Katherine Mager, MD, Assistant Professor in Roswell Park’s Department of Gynecologic Oncology, recently was part of a team that published a study on how unraveling tumor-immune heterogeneity in advanced ovarian cancer uncovers the immunogenic effect of chemotherapy.
In metastatic cancer, the degree of heterogeneity of the tumor microenvironment and its molecular underpinnings remains largely unstudied.
“So, to characterize the tumor–immune interface at baseline and during neoadjuvant chemotherapy in high-grade serous ovarian cancer, we performed immunogenomic analysis of treatment-naïve and paired samples from before and after chemotherapy,” Dr. Mager says.

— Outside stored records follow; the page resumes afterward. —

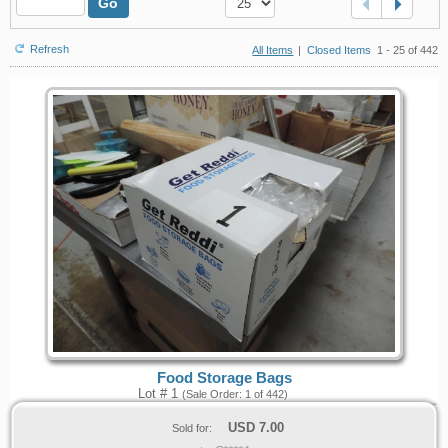
Go
Refresh
All Items
|
Closed Items
1 - 25 of 442
Food Storage Bags
Lot # 1
(Sale Order: 1 of 442)
USD
7.00
Sold for:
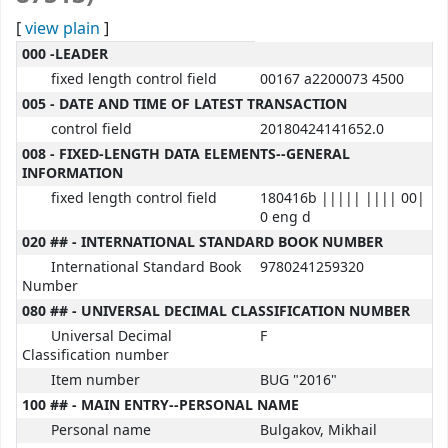
[
view plain
]
MARC details
000 -LEADER
fixed length control field
00167 a2200073 4500
005 - DATE AND TIME OF LATEST TRANSACTION
control field
20180424141652.0
008 - FIXED-LENGTH DATA ELEMENTS--GENERAL
INFORMATION
fixed length control field
180416b ||||| |||| 00|
0 eng d
020 ## - INTERNATIONAL STANDARD BOOK NUMBER
International Standard Book
9780241259320
Number
080 ## - UNIVERSAL DECIMAL CLASSIFICATION NUMBER
Universal Decimal
F
Classification number
Item number
BUG "2016"
100 ## - MAIN ENTRY--PERSONAL NAME
Personal name
Bulgakov, Mikhail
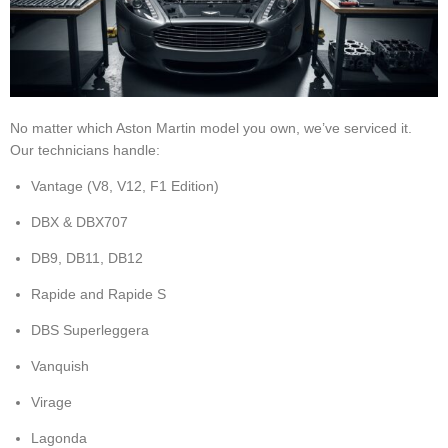
No matter which Aston Martin model you own, we’ve serviced it.
Our technicians handle:
Vantage (V8, V12, F1 Edition)
DBX & DBX707
DB9, DB11, DB12
Rapide and Rapide S
DBS Superleggera
Vanquish
Virage
Lagonda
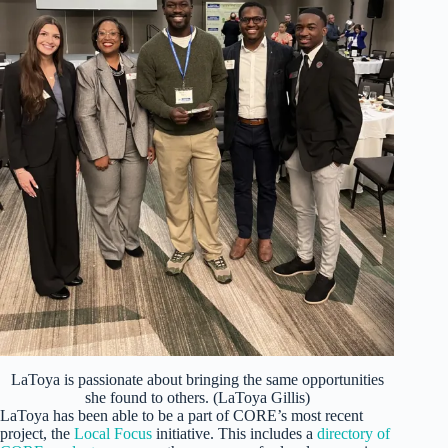
LaToya is passionate about bringing the same opportunities
she found to others. (LaToya Gillis)
LaToya has been able to be a part of CORE’s most recent
project, the
Local Focus
initiative. This includes a
directory of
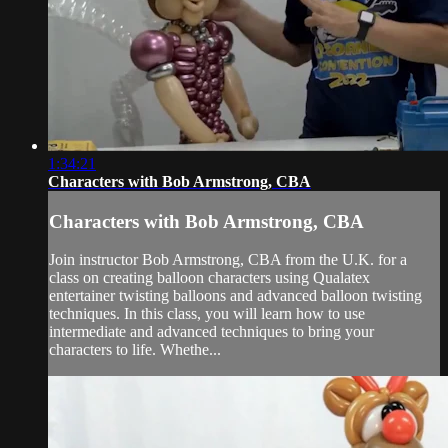
1:34:21
Characters with Bob Armstrong, CBA
Characters with Bob Armstrong, CBA
Join instructor Bob Armstrong, CBA from the U.K. for a
class on creating balloon characters using Qualatex
entertainer twisting balloons and advanced balloon twisting
techniques. In this class, you will learn how to use
intermediate and advanced techniques to bring your
characters to life. Whethe...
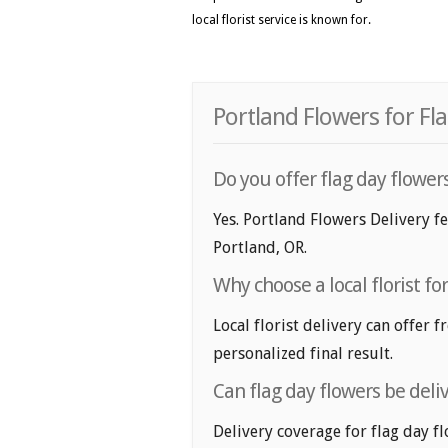
local florist service is known for.
Portland Flowers for Fl
Do you offer flag day flower
Yes. Portland Flowers Delivery fe
Portland, OR.
Why choose a local florist fo
Local florist delivery can offer 
personalized final result.
Can flag day flowers be deli
Delivery coverage for flag day fl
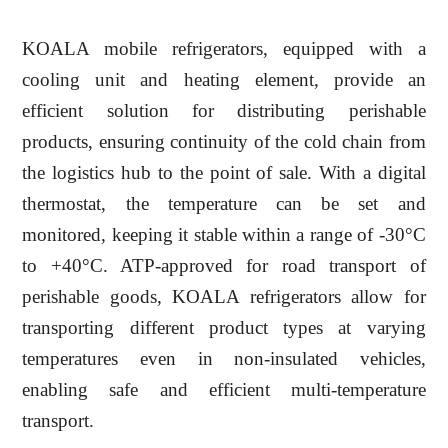
KOALA mobile refrigerators, equipped with a
cooling unit and heating element, provide an
efficient solution for distributing perishable
products, ensuring continuity of the cold chain from
the logistics hub to the point of sale. With a digital
thermostat, the temperature can be set and
monitored, keeping it stable within a range of -30°C
to +40°C. ATP-approved for road transport of
perishable goods, KOALA refrigerators allow for
transporting different product types at varying
temperatures even in non-insulated vehicles,
enabling safe and efficient multi-temperature
transport.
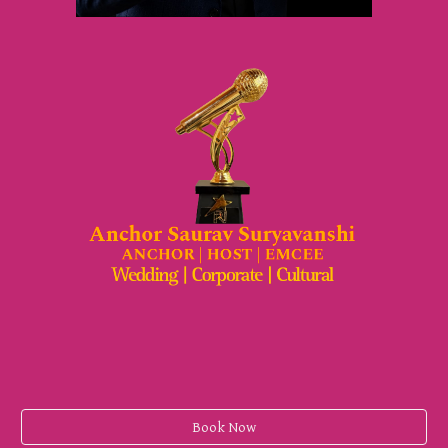
Book Now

The team found that immune-cell-excluded and inflammatory microenvironments coexist within the same individuals and within the same tumor sites. This indicates ubiquitous variability in immune cell infiltration.
You can read more about the study, titled “Unraveling tumor–immune heterogeneity in advanced ovarian cancer uncovers immunogenic effect of chemotherapy” and published in Nature Genetics, here.
Dr. Mager now is finishing an extension of this project, looking at the protein-level expression of immune markers in patients before and after neoadjuvant chemotherapy.
“In a small data set, chemotherapy does not cause uniform change in immune cell populations overall, but rather leads to seemingly patient-specific modulation,” she says. “If confirmed in a larger data set, subgroups of tumors feature patterns that may imply rational combination therapies.”